You’re probably going to Hell if you support the sweeping tax reform package that passed the Senate in the wee hours of the morning on Saturday.
At least, that’s what some Catholic leaders would have you believe.
Jesuit Father James Martin tweeted on Saturday that those who support the bill will “face consequences” and be “judged.”
“Those who voted for it will face consequences later, when they are judged,” Father Martin wrote bitterly. “Do you think Jesus’s words about being judged on how we care for the poor don’t apply? Think again.”
Massimo Faggioli, a Catholic theologian at Villanova University, asserted that the tax bill makes “a mockery of the Gospel and the Church’s teaching.”
Sister Simone Campbell claimed that the bill “violates the moral fiber of our country” because it gives tax cuts to the wealthy.
Just as media bias has become unmistakable in the Trump era, many of our Church leaders have promoted divisive political messages rather than focus on core Catholic teachings. And as Catholic scholar Samuel Gregg tweeted in the midst of the heated rhetoric surrounding the tax reform bill:
One of Liberal Christianity’s (many) incoherences is the way that (1) it absolutizes the prudential and (2) prudentializes the absolute.

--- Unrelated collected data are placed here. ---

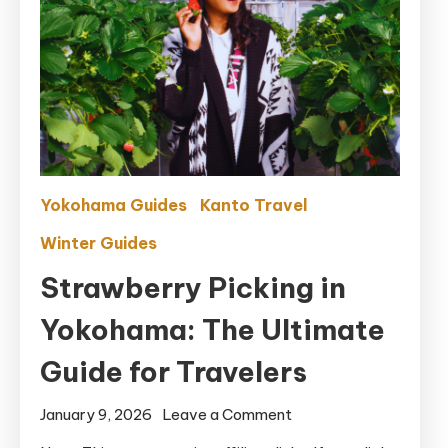
Yokohama Guides
Kanto Travel
Winter Guides
Strawberry Picking in
Yokohama: The Ultimate
Guide for Travelers
on
January 9, 2026
Leave a Comment
Strawberry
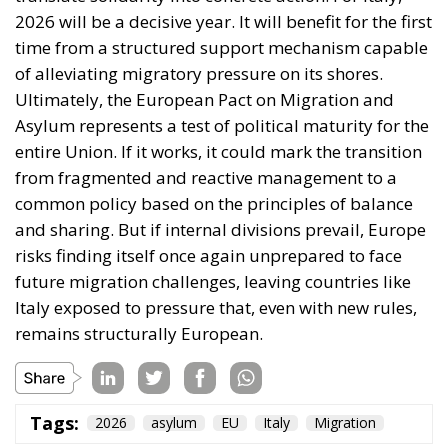
from fragmented and reactive management to a
common policy based on the principles of balance
and sharing. But if internal divisions prevail, Europe
risks finding itself once again unprepared to face
future migration challenges, leaving countries like
Italy exposed to pressure that, even with new rules,
remains structurally European.
Tags:
2026
asylum
EU
Italy
Migration
Ceuta: Migration
Policy Catastrophe or
Hybrid Attack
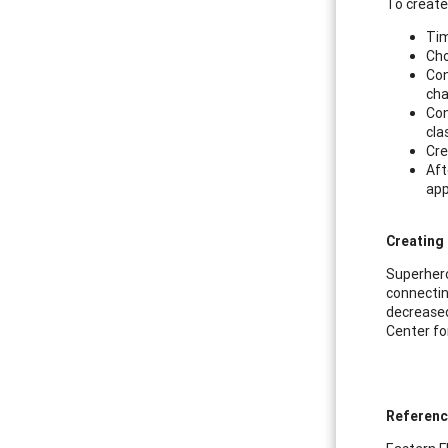
To create 
Tim
Cho
Con
cha
Con
cla
Cre
Aft
app
Creating
Superhero
connectin
decreased
Center fo
Referen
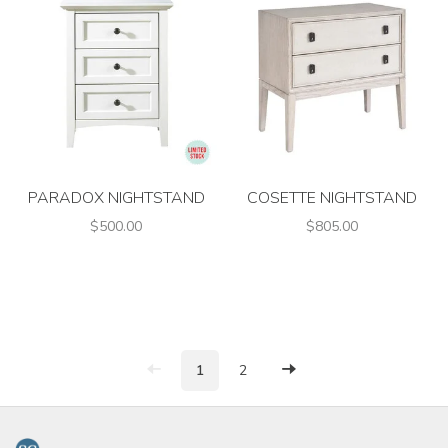
PARADOX NIGHTSTAND
COSETTE NIGHTSTAND
$500.00
$805.00
1
2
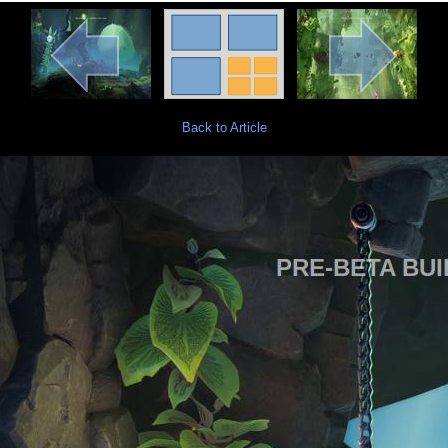
Back to Article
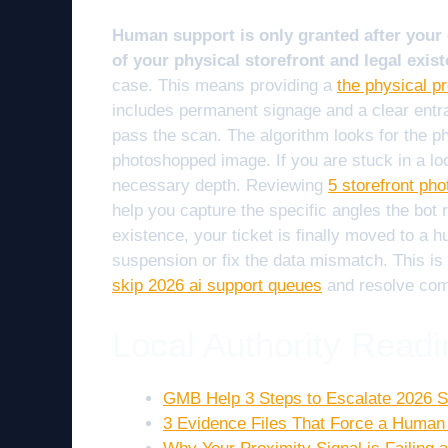
Human support is only granted after your 
of your physical storefront and legal exist
case. This means providing a
the physical p
includes permanent signage and a clear entra
pass the scan. The algorithm looks for the phy
photoshopped image. If you are stuck in a lo
necessary depth. Reviewing
5 storefront pho
help you capture the specific angles the bot
existence, your ticket is finally moved to a 
suspension or fix the data mismatch. This is
skip 2026 ai support queues
and resolve comp
Local Authority Readi
GMB Help 3 Steps to Escalate 2026 S
3 Evidence Files That Force a Human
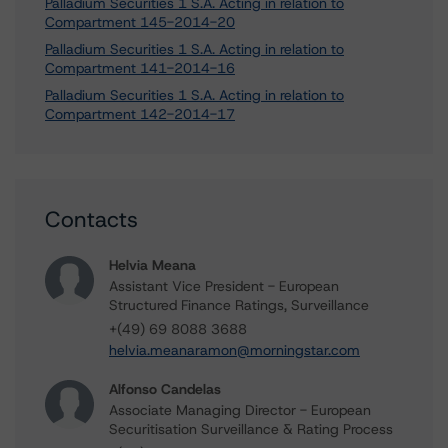
Palladium Securities 1 S.A. Acting in relation to
Compartment 145-2014-20
Palladium Securities 1 S.A. Acting in relation to
Compartment 141-2014-16
Palladium Securities 1 S.A. Acting in relation to
Compartment 142-2014-17
Contacts
Helvia Meana
Assistant Vice President - European
Structured Finance Ratings, Surveillance
+(49) 69 8088 3688
helvia.meanaramon@morningstar.com
Alfonso Candelas
Associate Managing Director - European
Securitisation Surveillance & Rating Process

— Samuel Gregg (@DrSamuelGregg) December 4, 2017
While faith leaders are welcome to their own political opinions, some of them have been clouded by such anger and bitterness that they believe their political opponents to be evil just for disagreeing with them prudentially. They can’t imagine that someone with a different view of governmental policy could be misguided–let alone correct.
Despite popular Leftist narratives, the tax bill doesn’t raise taxes on the poor and actually has several measures aimed directly at struggling groups–such as the doubling of the standard deduction and an increase on the child tax credit.
More generally, Left-leaning Catholic leaders tend to demonize any move to cut government spending or programs. The tax bill, for example, eliminates subsidies to insurance companies. Conservatives support these measures not because they hate the poor and want them to die–rather, they see government programs as inefficient and corrupt and want to focus on more effective ways to help the poor.
This hypothesis is backed up by statistics, as conservatives are much more charitable than liberals with their time and their money. George Will wrote in 2008 that although liberal families’ incomes average 6 percent higher than conservative families, the conservative families give, on average, 30 percent more to charity.
Even more striking, people who reject the idea that “government has a responsibility to reduce income inequality” give four times more on average than people who accept that notion.
The premise from the aforementioned Catholic leaders that government programs are the only way to help the poor is mistaken, and serves only to vilify those who disagree with their proposed policy solutions. It may be useful as a clever political trick, but it should have no place among Christians who genuinely care about helping the poor.
Catholic leaders must resist divisive politics and seek to understand the motivations of conservatives. Political debates are normal and to be expected. But condemnation and judgment only alienate people who truly have the best interests of the poor at heart.